_Work instructions_: For each line of the data below that holds "pixels", copy the line.

_Supplied information_:
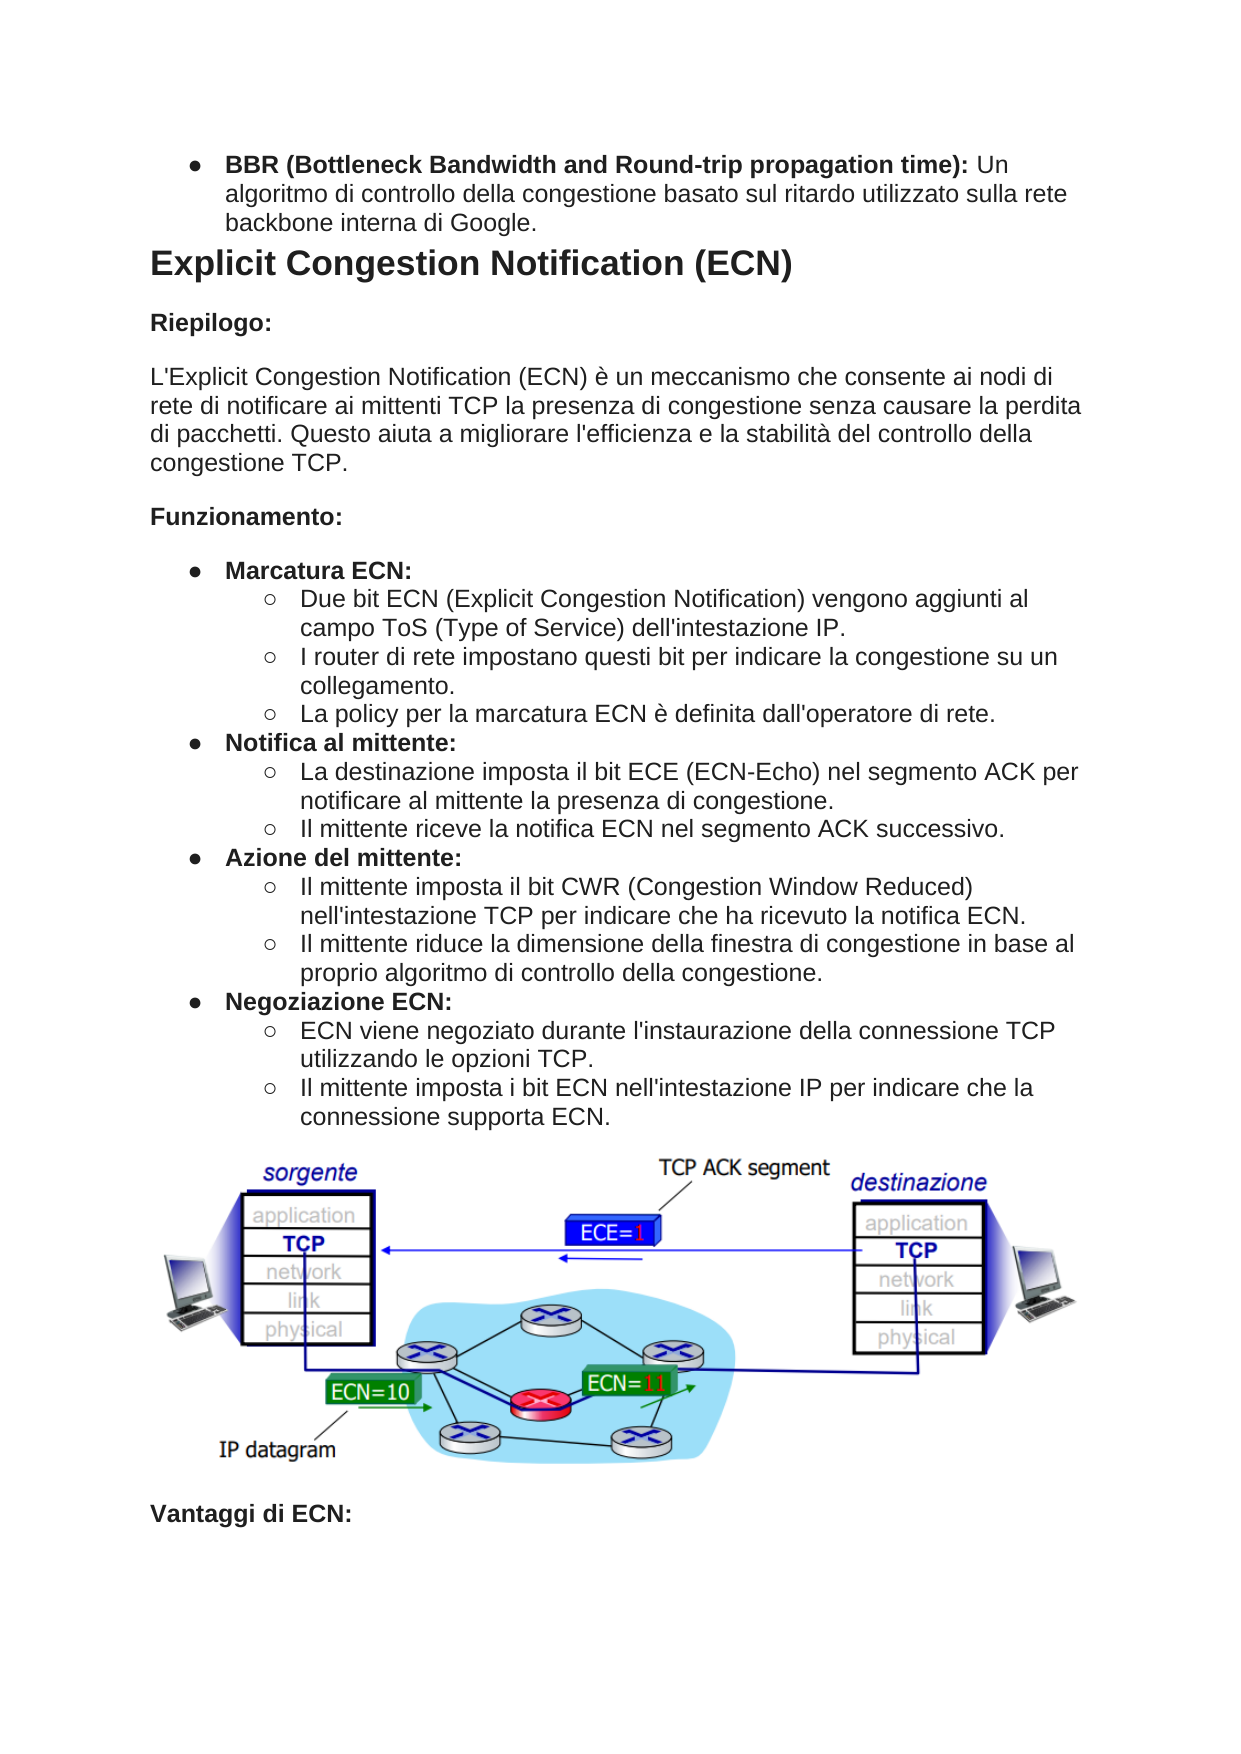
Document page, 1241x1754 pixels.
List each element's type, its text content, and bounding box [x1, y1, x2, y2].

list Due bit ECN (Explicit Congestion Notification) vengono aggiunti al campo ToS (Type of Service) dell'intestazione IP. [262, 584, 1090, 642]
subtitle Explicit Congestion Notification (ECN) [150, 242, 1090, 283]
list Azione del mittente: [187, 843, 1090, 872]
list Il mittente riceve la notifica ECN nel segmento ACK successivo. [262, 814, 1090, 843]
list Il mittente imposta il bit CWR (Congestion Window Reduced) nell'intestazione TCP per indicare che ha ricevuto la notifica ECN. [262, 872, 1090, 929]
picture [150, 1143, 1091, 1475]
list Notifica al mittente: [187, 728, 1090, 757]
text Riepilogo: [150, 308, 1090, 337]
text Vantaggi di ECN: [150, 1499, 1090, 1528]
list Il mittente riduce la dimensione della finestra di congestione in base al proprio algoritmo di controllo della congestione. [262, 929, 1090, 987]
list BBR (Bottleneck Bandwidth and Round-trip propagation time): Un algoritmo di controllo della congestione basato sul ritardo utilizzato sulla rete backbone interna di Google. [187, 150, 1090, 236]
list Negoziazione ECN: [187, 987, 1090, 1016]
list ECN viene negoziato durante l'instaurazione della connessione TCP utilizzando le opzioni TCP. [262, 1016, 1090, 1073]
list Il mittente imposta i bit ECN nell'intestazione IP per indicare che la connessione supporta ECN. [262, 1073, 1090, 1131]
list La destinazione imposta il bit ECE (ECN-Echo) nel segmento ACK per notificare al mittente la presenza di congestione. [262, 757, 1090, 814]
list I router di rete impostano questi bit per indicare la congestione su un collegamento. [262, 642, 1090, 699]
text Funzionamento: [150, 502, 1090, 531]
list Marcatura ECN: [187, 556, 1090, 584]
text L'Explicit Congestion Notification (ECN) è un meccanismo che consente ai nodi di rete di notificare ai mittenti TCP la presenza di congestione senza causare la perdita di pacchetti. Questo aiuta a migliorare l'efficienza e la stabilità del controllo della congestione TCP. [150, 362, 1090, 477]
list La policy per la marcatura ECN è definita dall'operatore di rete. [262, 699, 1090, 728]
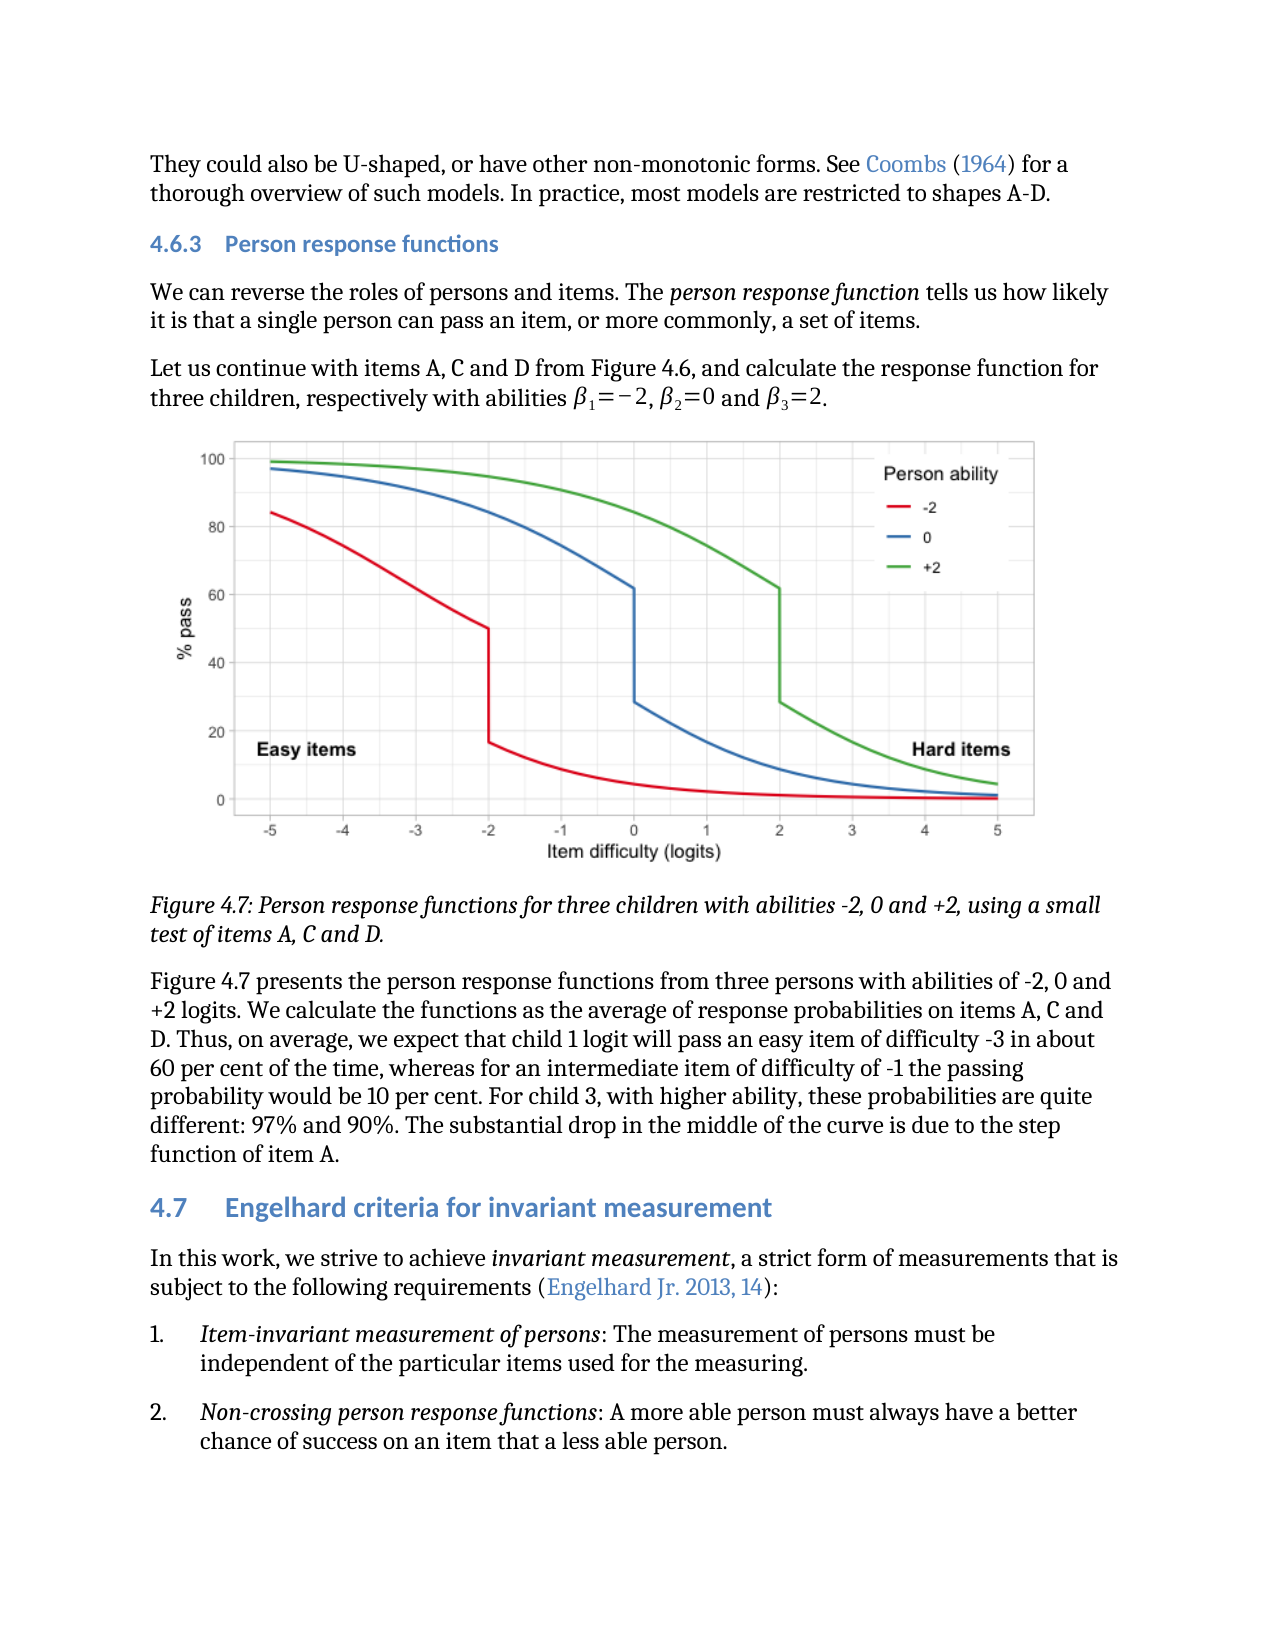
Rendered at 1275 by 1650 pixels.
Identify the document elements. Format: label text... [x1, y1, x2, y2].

--

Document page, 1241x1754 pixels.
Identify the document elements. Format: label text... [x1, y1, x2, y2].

--

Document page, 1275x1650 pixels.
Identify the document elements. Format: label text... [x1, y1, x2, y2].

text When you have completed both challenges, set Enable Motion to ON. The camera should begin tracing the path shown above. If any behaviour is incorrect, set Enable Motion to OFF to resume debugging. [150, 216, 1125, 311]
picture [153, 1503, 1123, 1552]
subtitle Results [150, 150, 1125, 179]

_Answer below_:
Document page, 1241x1754 pixels.
Rendered at 1275 by 1650 pixels.
Document page, 1241x1754 pixels.
Document page, 1275x1650 pixels.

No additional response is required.